The right to self-determination is the most misunderstood and least well-developed human right. We are campaigning for a greater understanding of the right as a central instrument of peace and sustainable development and for international standards that give scope, content and certainty to the right.
The Problem
The right to self-determination is perhaps the most misunderstood fundamental human right in part because it has not been sufficiently developed under international law.
This stands in stark contrast to other human rights, the body of law and jurisprudence around which has been greatly developed over the past 30 years. This causes the right to self-determination to operate more as a “political” than a legal right, fundamentally undermining basic guarantees of legal certainty underlying human rights law.
Without legal certainty, the right is currently operating as a right in name only. And this has real world practical consequences:
- States with limited recognition are excluded from the mechanisms of international cooperation, stunting the development of these nations, leaving their citizens more vulnerable and less mobile than those elsewhere, and impeding effective international responses to issues of global concern such as climate change and public health emergencies;
- At the national level, a failure to understand how to accommodate self-determination equally to all peoples leads to the exclusion and marginalization of segments of the population, leaving them more vulnerable to abuse and discrimination and, in the worst cases, violent repression.
- In times of conflict, the international system cannot properly adjudicate or mediate between competing claims for self-determination, resulting in, at best, frozen conflicts, rather than long-term sustainable solutions for peace.
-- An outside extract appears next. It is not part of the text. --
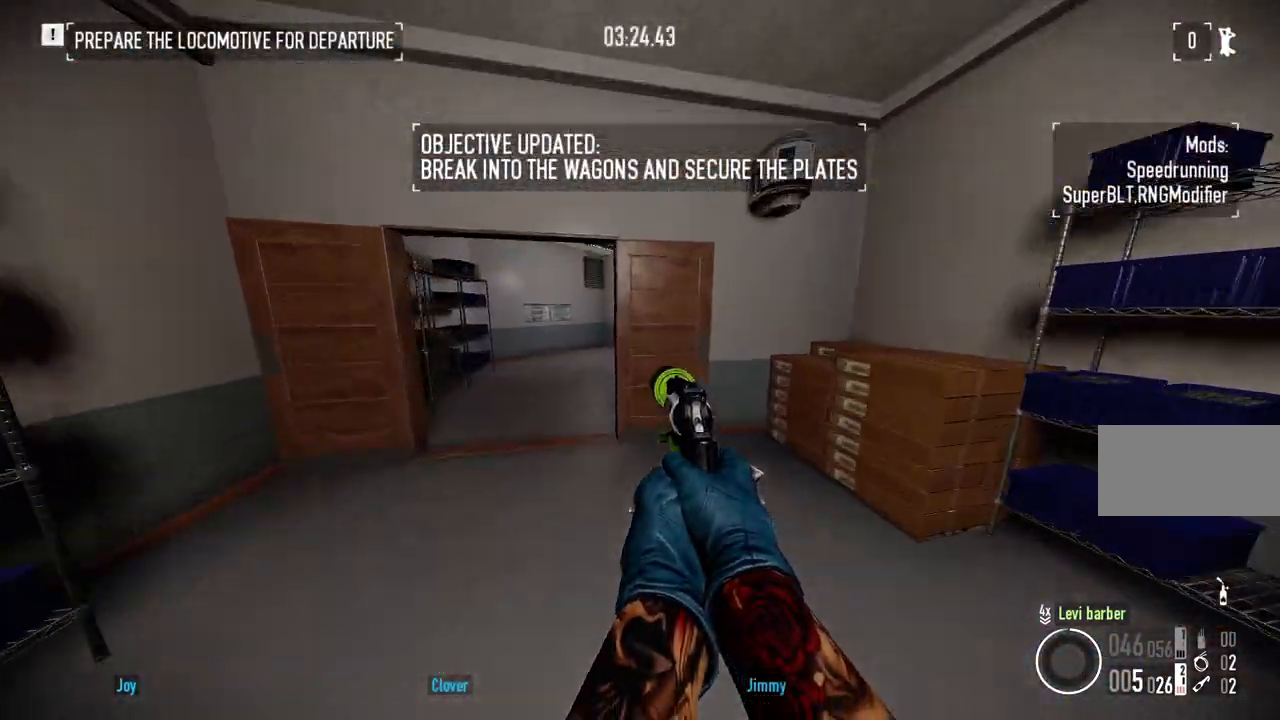
{"keys": ["a", "shift", "w"], "mouse": [], "events": []}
What we are doing about it
These experiences of vulnerability and exclusion are what bind UNPO member nations and peoples together. At UNPO we are campaigning to address the current misunderstanding of the right to self-determination, highlighting how realization of the right to self-determination is at the heart of true implementation of all other human rights, as well as the creation of an effective international world order capable of responding to issues of global concern.
Through policy research into the intersection between the implementation of the right to self-determination and the UN Sustainable Development Goals (SDGs), we are highlighting the importance of the right as an instrument of long-term global peace, democratic reform and sustainable development. We are in particular focusing on the impact of excluding unrepresented people from national and international decision-making related to development programming and the institutions of international cooperation on the ability to meet the SDGs worldwide, and instances where the realization of the right to self-determination acts as a precondition to safeguarding other human rights at the heart of the SDGs.
Through our international advocacy work we are encouraging more standard setting around the right to self-determination, to modernize and add substance to it and to encourage practical solutions to ensure that disagreements over the implementation of self-determination do not create a negative human impact (for example, encouraging human rights reporting to international forums and recognition of official documents issued by unrepresented nations to guarantee freedom of movement and access to educational opportunities).
And through our training and communications strategies we are empowering non-violent self-determination movements around the world to highlight their causes to policymakers and the public.